Do you know the saying there is more than one way to skin a cat? When it comes to framing paper art there is more than one way, in fact there are seven, and a many more variations especially with mounts within those main ways.
Which you choose may depend on your budget, the value of item being framed, size constraints, your favoured design option and perhaps the knowledge of your framer.
Here is a quick run through of the main seven:
There is no border to the artwork and the glazing touches the art. Whilst this is not ideal it’s not always possible to get an airspace between the artwork and glass, e.g., with jigsaws that are not on adhesive boards and will fall apart otherwise.
Close Framed with glass spacers
There is no border to the artwork and the glazing is kept from touching the art with spacers that fit along the rebate (inside edge) of the frame.
Single Mount Framed
A mount board with an aperture is cut to size so it overlaps the edges of the art a few mms.
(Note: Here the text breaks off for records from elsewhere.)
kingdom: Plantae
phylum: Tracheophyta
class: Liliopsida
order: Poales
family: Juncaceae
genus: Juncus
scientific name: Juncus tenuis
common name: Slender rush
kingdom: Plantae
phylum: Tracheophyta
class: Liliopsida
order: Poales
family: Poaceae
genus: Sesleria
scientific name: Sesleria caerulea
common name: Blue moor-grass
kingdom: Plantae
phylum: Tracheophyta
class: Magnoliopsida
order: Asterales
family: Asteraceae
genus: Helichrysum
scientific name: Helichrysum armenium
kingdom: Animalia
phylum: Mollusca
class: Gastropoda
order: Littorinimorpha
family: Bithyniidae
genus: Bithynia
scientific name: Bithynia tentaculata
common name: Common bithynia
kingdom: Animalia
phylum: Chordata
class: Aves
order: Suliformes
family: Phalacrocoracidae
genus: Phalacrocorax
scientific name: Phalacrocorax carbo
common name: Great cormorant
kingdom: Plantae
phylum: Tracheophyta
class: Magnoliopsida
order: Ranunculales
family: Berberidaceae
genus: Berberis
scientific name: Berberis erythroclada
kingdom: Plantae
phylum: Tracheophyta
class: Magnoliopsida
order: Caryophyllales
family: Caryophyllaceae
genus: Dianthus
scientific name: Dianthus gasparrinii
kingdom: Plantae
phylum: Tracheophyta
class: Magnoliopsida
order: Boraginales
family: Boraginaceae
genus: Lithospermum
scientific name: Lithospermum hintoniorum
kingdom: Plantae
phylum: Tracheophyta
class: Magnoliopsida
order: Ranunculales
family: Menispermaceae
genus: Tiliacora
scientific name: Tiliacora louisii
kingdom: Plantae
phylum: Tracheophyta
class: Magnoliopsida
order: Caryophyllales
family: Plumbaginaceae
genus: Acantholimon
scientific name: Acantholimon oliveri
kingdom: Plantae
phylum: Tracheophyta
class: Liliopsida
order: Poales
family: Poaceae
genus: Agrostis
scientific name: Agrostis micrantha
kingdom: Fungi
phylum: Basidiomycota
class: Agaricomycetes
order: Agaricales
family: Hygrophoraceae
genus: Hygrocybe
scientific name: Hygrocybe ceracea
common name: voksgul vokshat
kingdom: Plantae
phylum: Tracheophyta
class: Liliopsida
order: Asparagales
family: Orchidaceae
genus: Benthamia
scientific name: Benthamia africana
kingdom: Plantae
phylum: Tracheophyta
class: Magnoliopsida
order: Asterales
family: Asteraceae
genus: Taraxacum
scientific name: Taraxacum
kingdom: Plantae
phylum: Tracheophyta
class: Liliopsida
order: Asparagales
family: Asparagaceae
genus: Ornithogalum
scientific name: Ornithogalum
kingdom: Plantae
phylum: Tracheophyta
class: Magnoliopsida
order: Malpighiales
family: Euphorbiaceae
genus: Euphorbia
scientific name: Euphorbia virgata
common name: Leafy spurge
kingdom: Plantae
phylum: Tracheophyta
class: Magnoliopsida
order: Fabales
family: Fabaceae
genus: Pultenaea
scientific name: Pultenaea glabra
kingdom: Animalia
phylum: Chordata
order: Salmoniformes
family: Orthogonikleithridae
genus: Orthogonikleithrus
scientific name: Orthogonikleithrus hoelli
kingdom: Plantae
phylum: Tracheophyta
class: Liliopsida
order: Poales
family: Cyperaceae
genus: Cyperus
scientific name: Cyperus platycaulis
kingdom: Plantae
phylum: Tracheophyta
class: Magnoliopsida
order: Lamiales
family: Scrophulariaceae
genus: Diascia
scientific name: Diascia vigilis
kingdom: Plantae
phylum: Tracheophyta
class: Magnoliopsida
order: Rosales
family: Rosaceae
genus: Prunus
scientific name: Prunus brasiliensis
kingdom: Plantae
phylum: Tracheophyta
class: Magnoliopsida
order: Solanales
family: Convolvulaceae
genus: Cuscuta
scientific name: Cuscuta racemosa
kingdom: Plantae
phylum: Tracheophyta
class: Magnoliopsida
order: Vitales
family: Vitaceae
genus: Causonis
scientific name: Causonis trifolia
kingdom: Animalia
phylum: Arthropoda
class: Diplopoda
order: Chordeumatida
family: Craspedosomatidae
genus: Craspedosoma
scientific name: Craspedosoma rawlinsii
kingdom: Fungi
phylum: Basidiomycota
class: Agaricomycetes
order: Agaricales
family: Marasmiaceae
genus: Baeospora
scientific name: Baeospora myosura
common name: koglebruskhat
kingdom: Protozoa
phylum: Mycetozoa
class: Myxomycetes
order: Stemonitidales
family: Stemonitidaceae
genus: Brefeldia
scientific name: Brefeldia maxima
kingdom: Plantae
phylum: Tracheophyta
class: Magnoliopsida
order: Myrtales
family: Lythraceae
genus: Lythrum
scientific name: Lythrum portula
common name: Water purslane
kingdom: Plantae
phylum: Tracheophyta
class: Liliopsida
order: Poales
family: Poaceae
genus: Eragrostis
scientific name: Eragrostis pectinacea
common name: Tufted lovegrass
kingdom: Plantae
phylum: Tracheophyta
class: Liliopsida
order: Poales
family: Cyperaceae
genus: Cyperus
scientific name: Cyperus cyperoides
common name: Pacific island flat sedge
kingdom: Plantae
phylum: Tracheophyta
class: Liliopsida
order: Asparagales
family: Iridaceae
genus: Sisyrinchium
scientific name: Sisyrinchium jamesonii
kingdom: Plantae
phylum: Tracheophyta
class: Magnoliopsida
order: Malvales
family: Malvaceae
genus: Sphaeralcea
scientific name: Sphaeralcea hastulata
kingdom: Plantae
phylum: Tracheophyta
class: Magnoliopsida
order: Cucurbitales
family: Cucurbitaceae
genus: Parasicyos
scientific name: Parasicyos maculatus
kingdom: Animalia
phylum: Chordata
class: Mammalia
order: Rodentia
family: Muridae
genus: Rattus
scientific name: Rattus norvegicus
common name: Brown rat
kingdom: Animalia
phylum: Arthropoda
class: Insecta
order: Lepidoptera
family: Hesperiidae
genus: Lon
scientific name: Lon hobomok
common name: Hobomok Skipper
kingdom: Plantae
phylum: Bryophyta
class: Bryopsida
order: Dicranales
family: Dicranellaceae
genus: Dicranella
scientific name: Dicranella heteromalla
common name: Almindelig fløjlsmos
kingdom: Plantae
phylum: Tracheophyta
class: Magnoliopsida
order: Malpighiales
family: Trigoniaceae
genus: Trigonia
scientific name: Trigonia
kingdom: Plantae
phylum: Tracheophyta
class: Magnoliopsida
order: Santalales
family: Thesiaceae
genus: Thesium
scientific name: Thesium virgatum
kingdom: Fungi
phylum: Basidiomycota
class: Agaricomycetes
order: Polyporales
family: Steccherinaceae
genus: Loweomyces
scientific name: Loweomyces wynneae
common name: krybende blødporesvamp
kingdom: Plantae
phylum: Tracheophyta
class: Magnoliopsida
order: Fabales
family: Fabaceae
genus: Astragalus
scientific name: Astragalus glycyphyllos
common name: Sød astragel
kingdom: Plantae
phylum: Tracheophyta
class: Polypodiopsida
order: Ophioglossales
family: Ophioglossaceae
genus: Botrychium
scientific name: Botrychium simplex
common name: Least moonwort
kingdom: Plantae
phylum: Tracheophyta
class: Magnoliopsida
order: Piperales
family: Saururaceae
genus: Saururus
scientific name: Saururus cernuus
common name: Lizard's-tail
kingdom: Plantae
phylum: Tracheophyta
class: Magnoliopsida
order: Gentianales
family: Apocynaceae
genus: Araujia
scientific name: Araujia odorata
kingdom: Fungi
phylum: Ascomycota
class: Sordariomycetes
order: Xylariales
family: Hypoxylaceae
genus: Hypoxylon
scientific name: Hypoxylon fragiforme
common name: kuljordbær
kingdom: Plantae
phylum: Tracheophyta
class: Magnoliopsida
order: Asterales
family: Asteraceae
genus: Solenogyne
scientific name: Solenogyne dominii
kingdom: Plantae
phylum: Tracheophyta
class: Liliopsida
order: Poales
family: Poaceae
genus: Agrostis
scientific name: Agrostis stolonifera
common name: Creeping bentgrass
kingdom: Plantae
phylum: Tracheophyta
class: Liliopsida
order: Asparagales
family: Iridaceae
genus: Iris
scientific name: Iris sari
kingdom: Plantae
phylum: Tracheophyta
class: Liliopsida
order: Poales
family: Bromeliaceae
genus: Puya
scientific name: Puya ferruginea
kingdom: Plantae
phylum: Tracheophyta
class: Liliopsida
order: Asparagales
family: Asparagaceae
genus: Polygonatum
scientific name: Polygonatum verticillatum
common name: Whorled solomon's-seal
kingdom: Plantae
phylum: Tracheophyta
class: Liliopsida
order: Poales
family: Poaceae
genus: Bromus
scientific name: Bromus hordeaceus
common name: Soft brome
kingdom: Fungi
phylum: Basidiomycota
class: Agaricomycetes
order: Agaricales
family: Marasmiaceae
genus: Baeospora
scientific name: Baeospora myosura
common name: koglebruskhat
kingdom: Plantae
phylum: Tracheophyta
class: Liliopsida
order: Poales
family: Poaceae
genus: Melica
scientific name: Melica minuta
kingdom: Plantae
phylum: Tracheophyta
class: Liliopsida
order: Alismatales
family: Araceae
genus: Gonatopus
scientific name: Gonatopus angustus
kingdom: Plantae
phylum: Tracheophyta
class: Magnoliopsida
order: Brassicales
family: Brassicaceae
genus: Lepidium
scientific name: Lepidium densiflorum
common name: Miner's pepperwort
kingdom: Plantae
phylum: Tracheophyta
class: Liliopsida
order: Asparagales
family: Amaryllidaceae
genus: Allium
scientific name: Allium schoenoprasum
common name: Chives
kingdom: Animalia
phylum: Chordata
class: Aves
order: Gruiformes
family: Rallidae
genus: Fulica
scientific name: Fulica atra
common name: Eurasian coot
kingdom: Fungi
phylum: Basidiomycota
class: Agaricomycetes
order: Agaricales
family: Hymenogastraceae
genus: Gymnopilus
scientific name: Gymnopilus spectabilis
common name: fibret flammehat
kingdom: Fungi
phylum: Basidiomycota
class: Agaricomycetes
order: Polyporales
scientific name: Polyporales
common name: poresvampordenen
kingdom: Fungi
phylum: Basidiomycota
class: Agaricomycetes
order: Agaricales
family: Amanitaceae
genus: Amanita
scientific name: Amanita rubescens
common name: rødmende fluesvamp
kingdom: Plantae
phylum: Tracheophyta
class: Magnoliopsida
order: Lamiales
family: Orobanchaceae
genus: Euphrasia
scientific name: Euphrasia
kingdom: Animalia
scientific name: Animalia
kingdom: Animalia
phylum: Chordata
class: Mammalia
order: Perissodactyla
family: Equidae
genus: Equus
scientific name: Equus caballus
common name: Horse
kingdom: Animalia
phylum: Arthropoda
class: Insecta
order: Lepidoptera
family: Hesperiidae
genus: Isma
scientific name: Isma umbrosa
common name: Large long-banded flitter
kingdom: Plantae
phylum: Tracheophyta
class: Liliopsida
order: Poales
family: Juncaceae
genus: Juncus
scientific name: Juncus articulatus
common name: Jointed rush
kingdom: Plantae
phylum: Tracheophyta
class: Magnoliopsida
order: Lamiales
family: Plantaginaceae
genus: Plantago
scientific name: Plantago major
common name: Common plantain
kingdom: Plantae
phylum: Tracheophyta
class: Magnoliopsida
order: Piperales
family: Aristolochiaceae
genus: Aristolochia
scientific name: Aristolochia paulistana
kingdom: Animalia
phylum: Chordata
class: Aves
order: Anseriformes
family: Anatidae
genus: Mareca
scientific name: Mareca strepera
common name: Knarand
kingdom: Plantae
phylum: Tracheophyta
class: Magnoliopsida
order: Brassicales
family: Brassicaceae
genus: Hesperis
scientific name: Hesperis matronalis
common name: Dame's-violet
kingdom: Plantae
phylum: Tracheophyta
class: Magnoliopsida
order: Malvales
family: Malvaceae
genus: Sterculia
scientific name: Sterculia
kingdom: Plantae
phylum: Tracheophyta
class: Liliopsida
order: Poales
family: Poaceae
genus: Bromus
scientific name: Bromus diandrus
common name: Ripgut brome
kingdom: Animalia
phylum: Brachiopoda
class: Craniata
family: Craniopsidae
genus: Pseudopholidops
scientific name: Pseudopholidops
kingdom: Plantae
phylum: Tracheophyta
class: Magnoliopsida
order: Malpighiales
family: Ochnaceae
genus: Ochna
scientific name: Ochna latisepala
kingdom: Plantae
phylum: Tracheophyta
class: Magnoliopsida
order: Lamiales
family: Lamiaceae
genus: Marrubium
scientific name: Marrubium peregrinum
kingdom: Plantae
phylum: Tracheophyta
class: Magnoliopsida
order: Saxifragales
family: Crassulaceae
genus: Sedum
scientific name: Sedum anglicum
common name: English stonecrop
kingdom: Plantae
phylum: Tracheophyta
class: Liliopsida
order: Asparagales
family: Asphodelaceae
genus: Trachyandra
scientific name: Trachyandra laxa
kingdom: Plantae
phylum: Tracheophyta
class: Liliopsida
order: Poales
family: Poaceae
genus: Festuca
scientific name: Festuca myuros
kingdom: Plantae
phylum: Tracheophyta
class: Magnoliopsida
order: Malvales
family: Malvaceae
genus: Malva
This along with hinges at the top of the art keeps it in position and creates an airspace.
Double Mount Framed
As with the single mount with the addition of another mount cut with a larger aperture which sits on top of the first mount.
V groove in Mount Framed
A small V shaped line is cut out of a single mount so the white core is on display. It can create an illusion of double mounts without adding to the thickness of the work.
Float Mounted Framed
The artwork is placed directly onto cut to size mountboard and held in place with hinges that come through the back of the mountboard. Ideal for work that has non square edges or interesting deckled effects. Glass spacers keep the glass away from the art.
Shadow Float Mounted Framed
This is the same as float mounting with the addition of foam board, cut a slightly smaller size than the art, behind the artwork, lifting it up and creating interesting shadows.